La zone euro sur une pente à 2%

Les données de conjoncture ont été satisfaisantes ces derniers mois dans la zone euro. C’est notamment le cas de l’indice des directeurs d’achat (PMI) qui, à plus de 55 points en moyenne sur janvier-mars, est compatible avec un rythme d’expansion de l’activité de 2% par an, voire un peu plus. Les performances des uns et des autres ont, par ailleurs, cessé de faire le grand écart ; elles affichent même un degré de convergence inédit depuis la création de l’Union économique et monétaire (UEM)1. La locomotive allemande n’est donc plus seule à tirer le convoi. L’Italie et l’Espagne, ont participé à l’embellie du premier trimestre. En France, les données d’enquêtes qui composent notre indicateur coïncident du PIB, marquent un renforcement de la croissance2.

C’est la demande intérieure qui soutient l’activité européenne, en premier lieu celle des ménages. Leur consommation ne fléchit pas, en dépit d’une facture énergétique qui grimpe, ce qui s’explique à la fois par le recul du chômage (il suscite moins d’inquiétudes dans les enquêtes de la Commission européenne) et le renforcement du crédit. Là encore, la dynamique se généralise. Longtemps insensible à l’amélioration des conditions de financement dans l’UEM, l’Espagne voit, par exemple, ses prêts à la consommation croître de 4% par an ; elle comble ainsi, peu à peu, son déficit de demande.

L’investissement des entreprises obéit au principe d’accélérateur ; les entrées en commandes ayant été nourries en début d’année, il devrait s’être montré plus dynamique. C’est aussi ce que suggère la remontée du taux d’utilisation des capacités de production dans l’industrie.

Etats-Unis, au-delà de l’effet « Trump »

Les mêmes tendances sont observables aux Etats-Unis, qui ne se résument pas à un simple effet « Trump ». A en juger par l’indice de référence de l’Institute for Supply Management (ISM), notamment sa composante « commandes », les entreprises américaines ont, elles aussi, renforcé leurs dépenses d’équipements au premier trimestre. Non pas tant pour répondre à un surcroît de consommation privée (les ventes d’automobiles marquent le pas), que de demande étrangère.

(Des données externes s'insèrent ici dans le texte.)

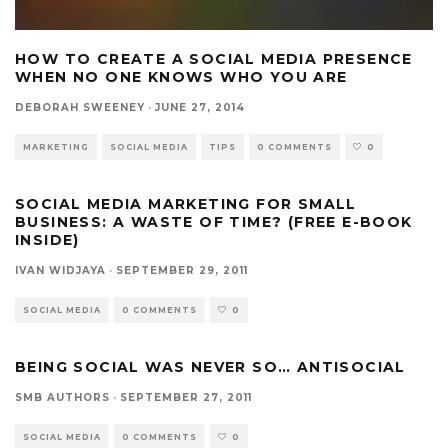
HOW TO CREATE A SOCIAL MEDIA PRESENCE
WHEN NO ONE KNOWS WHO YOU ARE
DEBORAH SWEENEY
·
JUNE 27, 2014
MARKETING
SOCIAL MEDIA
TIPS
0 COMMENTS
0
SOCIAL MEDIA MARKETING FOR SMALL
BUSINESS: A WASTE OF TIME? (FREE E-BOOK
INSIDE)
IVAN WIDJAYA
·
SEPTEMBER 29, 2011
SOCIAL MEDIA
0 COMMENTS
0
BEING SOCIAL WAS NEVER SO… ANTISOCIAL
SMB AUTHORS
·
SEPTEMBER 27, 2011
SOCIAL MEDIA
0 COMMENTS
0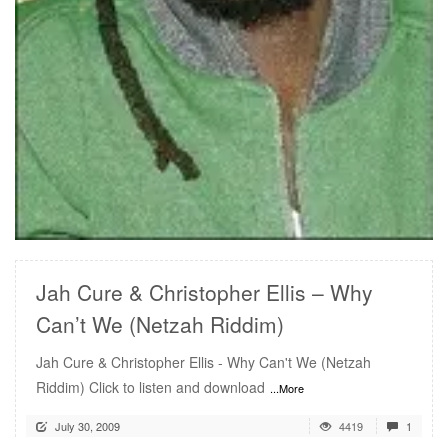
READ MORE
Jah Cure & Christopher Ellis – Why
Can’t We (Netzah Riddim)
Jah Cure & Christopher Ellis - Why Can't We (Netzah
Riddim) Click to listen and download
...More
July 30, 2009
4419
1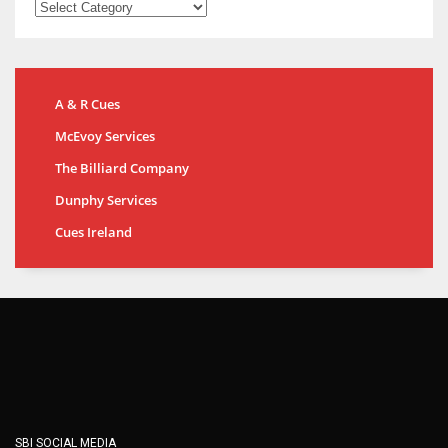
A & R Cues
McEvoy Services
The Billiard Company
Dunphy Services
Cues Ireland
SBI SOCIAL MEDIA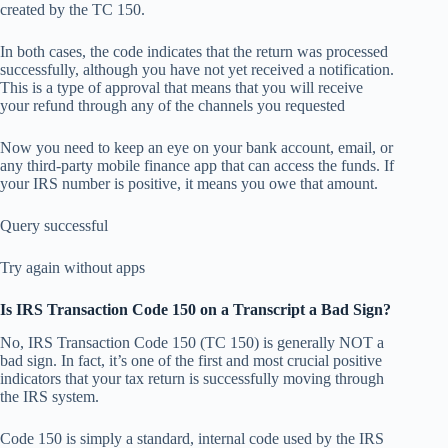
created by the TC 150.
In both cases, the code indicates that the return was processed
successfully, although you have not yet received a notification.
This is a type of approval that means that you will receive
your refund through any of the channels you requested
Now you need to keep an eye on your bank account, email, or
any third-party mobile finance app that can access the funds. If
your IRS number is positive, it means you owe that amount.
Query successful
Try again without apps
Is IRS Transaction Code 150 on a Transcript a Bad Sign?
No, IRS Transaction Code 150 (TC 150) is generally NOT a
bad sign. In fact, it’s one of the first and most crucial positive
indicators that your tax return is successfully moving through
the IRS system.
Code 150 is simply a standard, internal code used by the IRS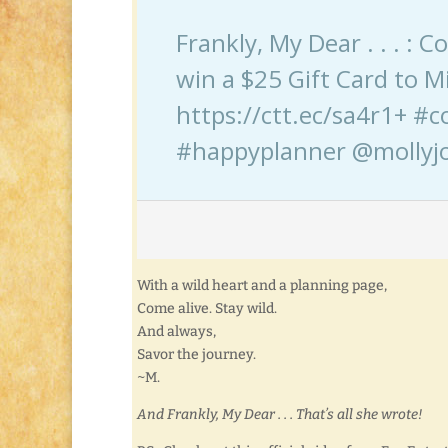
Frankly, My Dear . . . : 
win a $25 Gift Card to Mi
https://ctt.ec/sa4r1+ #c
#happyplanner @mollyjo
With a wild heart and a planning page,
Come alive. Stay wild.
And always,
Savor the journey.
~M.
And Frankly, My Dear . . . That’s all she wrote!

Le fait est que les volumes d’importations des pays émergents augmentent beaucoup depuis quelques mois, en partie sous l’impulsion de la Chine, qui renoue avec une politique expansionniste3. Outre des effets d’entrainement classiques, cela induit une remontée des prix du pétrole qui profite aux Etats-Unis. Aux cours actuels du brut (environ 50 dollars par baril), la production américaine d’huiles et gaz de schiste redevient, en effet, rentable, d’autant que ses points morts ont été abaissés. Elle est en forte hausse depuis le début de l’année, au même titre que le nombre de forages. Le secteur des énergies non conventionnelles ayant accumulé beaucoup de dette, ce retour à meilleure fortune entraîne pour les entreprises une compression des spreads (écarts de taux d’intérêt vis-à-vis des emprunts d’Etat). C’est un facteur de plus qui sous-tend la reprise de l’investissement.

NOTES

1 Guillet, T., Lalande, E. : Les cycles conjoncturels au sein de la zone euro convergent à nouveau, INSEE, Note de Conjoncture, mars 2017.

2 Au premier trimestre de 2017, notre modèle nowcast indique une croissance de +0,4% (+1,6% en rythme annualisé), un chiffre légèrement supérieur à celui de l’Insee (+0,3%). Pour une présentation plus détaillée, cf. Baudchon, H., Proutat, J.L. : France, reprise sous surveillance, BNP Paribas, Eco Week n°15-36, octobre 2015.

3 Depuis le printemps 2016, la politique des autorités chinoises est à nouveau clairement expansionniste. Cf. Peltier, C. : Chine : La stabilité, un objectif compliqué, BNP Paribas, Eco Emerging, 1er trimestre 2017.